Il fascino dell'originale
Con interpreti di questa caratura (ma sono da elogiare anche in comprimari, in primis Dean Norris e Michael Kelly) e una storia così affascinante, il regista e sceneggiatore Billy Ray - di recente candidato all'Oscar per lo script di Captain Phillips - Attacco in mare aperto - può limitarsi a gestire il materiale senza osare troppo, finendo per dimostrare però una certa mancanza di personalità, soprattutto al cospetto della regia dell'originale.
Se la forza di questo remake, infatti, è soprattutto nella caratterizzazione dei personaggi e nella bravura del cast, il limite maggiore è nella somiglianza con il film del 2009, di cui ripropone molte idee e intere sequenze, e contemporaneamente negli elementi in cui sceglie di discostarsene. Ad esempio, nell'originale a sopravvivere alla vittima non era la madre ma il marito - un uomo che non aveva nessun legame personale con il protagonista interpretato da Ricardo Darín; la rilevanza data al personaggio di Jess, pur fornendo l'occasione a Julia Roberts per dimostrare ancora una volta la sua bravura, impoverisce la storia di alcune delle sue suggestioni e banalizza la missione e l'ossessione dell'eroe. Nel complesso, inoltre, il film di Campanella metteva meglio a frutto le connotazioni del contesto storico per creare un'atmosfera ad un tempo malinconica e minacciosa, ed era più potente nelle scene di impatto visivo ed emotivo.

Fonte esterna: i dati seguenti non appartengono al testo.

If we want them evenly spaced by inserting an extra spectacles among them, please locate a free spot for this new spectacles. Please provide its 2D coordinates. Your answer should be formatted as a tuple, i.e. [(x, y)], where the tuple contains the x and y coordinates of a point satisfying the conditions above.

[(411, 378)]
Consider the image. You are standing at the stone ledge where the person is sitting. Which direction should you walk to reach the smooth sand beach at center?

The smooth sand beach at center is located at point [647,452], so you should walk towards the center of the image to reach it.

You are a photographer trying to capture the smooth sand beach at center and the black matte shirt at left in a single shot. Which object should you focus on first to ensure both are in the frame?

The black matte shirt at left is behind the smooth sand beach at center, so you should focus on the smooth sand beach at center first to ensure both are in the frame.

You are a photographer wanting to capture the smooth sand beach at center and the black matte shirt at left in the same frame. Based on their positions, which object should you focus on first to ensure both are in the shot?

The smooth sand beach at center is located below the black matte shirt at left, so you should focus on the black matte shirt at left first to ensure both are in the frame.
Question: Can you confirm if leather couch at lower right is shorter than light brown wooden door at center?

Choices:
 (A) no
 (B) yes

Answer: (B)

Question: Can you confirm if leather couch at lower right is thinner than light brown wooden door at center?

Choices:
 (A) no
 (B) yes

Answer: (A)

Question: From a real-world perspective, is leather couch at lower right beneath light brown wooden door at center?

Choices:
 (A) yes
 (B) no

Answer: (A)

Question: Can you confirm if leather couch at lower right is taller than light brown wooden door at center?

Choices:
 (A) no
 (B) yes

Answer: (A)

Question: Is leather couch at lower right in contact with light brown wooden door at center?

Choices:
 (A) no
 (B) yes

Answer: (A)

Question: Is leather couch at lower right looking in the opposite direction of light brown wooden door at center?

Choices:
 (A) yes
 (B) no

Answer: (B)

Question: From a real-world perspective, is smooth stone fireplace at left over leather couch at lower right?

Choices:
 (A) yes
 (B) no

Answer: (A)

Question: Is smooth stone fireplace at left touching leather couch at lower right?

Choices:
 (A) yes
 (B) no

Il segreto dei suoi occhi è dunque un film equilibrato, emozionante e ben interpretato; ma, anche se è comprensibile la ragione per cui Hollywood sforna remake di opere non in lingua inglese e che quindi non arrivano al grande pubblico, difficilmente il film potrà esaltare chi conosce il film argentino cui resta fin troppo debitore.